*** Opening of PASSAGE SHOWN ***
- Born: Evelyn Jane Brendan Williams January 21, 1929 Streatham, London, England
- Died: 14 November 2012 (aged 83) London, England
- Education: Summerhill School
- Alma mater: Saint Martin's School of Art Royal College of Art
- Style: Figurative artist
- Spouses: Michael Fussell ​ ​(m. 1949; div. 1963)​; Richard Anthony Perry ​ ​(m. 1963; died 2012)​;
- Children: 2

= Evelyn Williams (artist) =

British painter (1929–2012)

Evelyn Jane Brendan Williams (21 January 1929 – 14 November 2012) was a British figurative artist.

==Early life and education==
Evelyn Jane Brendan Williams was born on 21 January 1929 at 63 Leigham Court Road, Streatham, London, the younger daughter of Brendan Bernard Williams (1904–1986), a journalist and writer, and his wife, Jennie Maude Williams, née Jones (1905–1983), an opera singer.

She was educated at Summerhill School, as recommended to her father by his friend Bertrand Russell, and then trained at Saint Martin's School of Art in London, and the Royal College of Art.

==Career==
Williams was a figurative artist.

==Recognition and exhibitions==
In 1950, one of Williams's portraits of children won an Observer prize, and Hugh Casson became a supporter of her work.

In 1973, a career retrospective was held at the Whitechapel Gallery.

Williams' work is held in the public collections of the Victoria and Albert Museum, the Arts Council Collection, Sheffield's Graves Art Gallery, the collection of the Contemporary Art Society for Wales and Amgueddfa Cymru – Museum Wales.
*** Close of PASSAGE SHOWN ***
*** Opening of RAW DATA ***
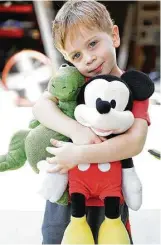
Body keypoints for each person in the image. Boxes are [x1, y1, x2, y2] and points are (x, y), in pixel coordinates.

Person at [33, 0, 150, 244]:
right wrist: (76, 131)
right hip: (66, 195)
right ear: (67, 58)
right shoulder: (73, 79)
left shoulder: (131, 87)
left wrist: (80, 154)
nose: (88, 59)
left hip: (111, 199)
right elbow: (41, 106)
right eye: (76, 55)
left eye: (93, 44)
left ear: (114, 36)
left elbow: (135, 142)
*** Close of RAW DATA ***
*** Opening of RAW DATA ***
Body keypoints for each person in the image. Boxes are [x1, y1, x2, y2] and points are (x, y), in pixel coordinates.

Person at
*** Close of RAW DATA ***
Retype the part of the Evelyn Williams biography starting at "In 1973, a career" and ending at "Cymru – Museum Wales.". The rows have nothing to do with the Evelyn Williams biography.

■ REPLY TO THE EXERCISE:
In 1973, a career retrospective was held at the Whitechapel Gallery.

Williams' work is held in the public collections of the Victoria and Albert Museum, the Arts Council Collection, Sheffield's Graves Art Gallery, the collection of the Contemporary Art Society for Wales and Amgueddfa Cymru – Museum Wales.